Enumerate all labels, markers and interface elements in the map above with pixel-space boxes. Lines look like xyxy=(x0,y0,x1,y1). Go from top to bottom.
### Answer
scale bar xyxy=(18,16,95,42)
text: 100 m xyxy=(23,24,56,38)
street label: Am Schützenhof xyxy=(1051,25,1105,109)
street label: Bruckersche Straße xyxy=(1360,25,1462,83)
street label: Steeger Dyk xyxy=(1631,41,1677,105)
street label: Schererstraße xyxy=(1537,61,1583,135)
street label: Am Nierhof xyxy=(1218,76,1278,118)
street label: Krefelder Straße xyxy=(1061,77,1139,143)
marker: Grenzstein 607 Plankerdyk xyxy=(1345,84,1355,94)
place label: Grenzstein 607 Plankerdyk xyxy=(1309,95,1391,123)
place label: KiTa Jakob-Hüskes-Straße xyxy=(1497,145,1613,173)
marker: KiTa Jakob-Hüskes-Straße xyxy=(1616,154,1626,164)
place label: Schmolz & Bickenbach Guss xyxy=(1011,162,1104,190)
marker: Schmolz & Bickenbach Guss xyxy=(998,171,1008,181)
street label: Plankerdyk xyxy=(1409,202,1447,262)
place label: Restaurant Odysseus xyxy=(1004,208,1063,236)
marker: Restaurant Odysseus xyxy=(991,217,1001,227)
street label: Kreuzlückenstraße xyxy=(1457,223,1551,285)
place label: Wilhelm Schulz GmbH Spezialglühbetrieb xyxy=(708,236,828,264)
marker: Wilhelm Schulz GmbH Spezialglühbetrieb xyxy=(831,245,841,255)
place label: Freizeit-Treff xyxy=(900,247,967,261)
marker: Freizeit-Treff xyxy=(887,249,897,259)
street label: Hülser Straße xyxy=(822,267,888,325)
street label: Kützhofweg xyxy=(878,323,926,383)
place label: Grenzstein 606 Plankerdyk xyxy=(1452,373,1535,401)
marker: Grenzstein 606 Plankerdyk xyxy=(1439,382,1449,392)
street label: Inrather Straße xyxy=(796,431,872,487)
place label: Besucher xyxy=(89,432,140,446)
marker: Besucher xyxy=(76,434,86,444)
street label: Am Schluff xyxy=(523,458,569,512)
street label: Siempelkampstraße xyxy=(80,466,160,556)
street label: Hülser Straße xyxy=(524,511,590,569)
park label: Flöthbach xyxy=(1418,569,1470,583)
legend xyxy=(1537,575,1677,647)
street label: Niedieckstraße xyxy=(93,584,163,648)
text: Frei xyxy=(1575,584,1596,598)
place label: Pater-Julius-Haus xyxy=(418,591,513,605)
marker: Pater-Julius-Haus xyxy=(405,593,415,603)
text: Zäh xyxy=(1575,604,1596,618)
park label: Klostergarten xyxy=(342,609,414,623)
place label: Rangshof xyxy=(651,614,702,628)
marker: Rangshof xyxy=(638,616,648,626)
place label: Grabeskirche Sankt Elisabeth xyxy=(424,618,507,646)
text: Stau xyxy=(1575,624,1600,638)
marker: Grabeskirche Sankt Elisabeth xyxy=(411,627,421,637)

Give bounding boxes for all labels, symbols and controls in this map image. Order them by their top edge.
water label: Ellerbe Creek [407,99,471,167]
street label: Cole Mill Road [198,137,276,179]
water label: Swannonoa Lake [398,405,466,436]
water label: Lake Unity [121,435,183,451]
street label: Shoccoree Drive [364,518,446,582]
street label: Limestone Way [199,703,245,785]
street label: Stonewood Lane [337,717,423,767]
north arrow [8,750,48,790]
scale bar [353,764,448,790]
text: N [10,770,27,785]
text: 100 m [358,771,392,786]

^^^^^^^^^^^^^^^^

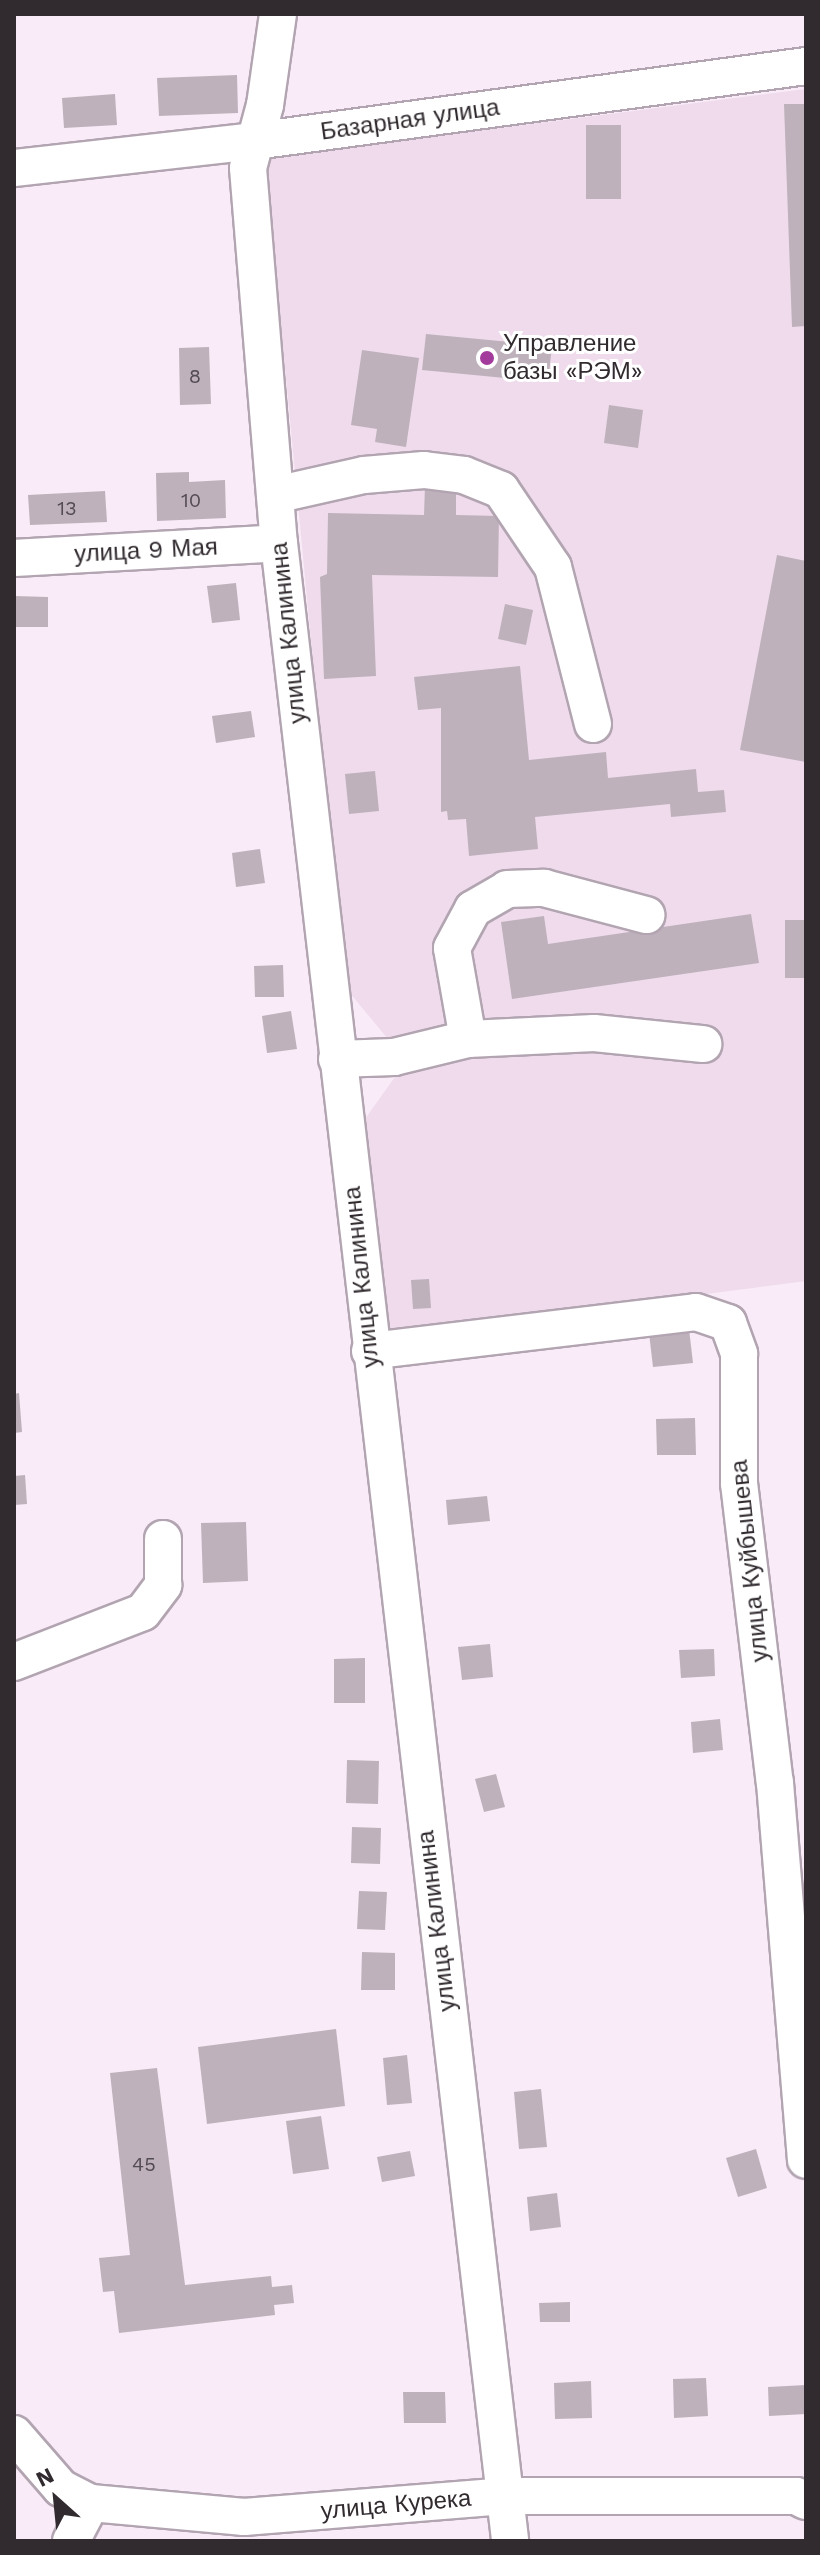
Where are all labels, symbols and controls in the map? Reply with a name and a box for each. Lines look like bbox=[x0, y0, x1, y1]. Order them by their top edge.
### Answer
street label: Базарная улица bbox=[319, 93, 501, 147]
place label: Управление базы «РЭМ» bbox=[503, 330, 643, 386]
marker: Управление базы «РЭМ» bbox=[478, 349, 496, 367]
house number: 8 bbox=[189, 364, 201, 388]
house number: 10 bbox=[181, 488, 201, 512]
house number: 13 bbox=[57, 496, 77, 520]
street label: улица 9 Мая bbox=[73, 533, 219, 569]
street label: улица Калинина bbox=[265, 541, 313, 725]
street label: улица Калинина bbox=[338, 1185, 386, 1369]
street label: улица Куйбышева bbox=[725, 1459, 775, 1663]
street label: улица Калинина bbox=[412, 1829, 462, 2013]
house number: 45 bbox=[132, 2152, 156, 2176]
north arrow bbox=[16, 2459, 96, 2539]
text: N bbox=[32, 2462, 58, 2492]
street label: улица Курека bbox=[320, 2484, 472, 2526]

^^^^^^^^^^^^^^^^

◆ **Brief**
Wherever the word "Lines" occurs in the data above, copy the line it sits in.

◆ **Solution**
Enumerate all labels, markers and interface elements in the map above with pixel-space boxes. Lines look like xyxy=(x0,y0,x1,y1). Go from top to bottom.
Where are all labels, symbols and controls in the map? Reply with a name and a box for each. Lines look like bbox=[x0, y0, x1, y1]. Order them by their top edge.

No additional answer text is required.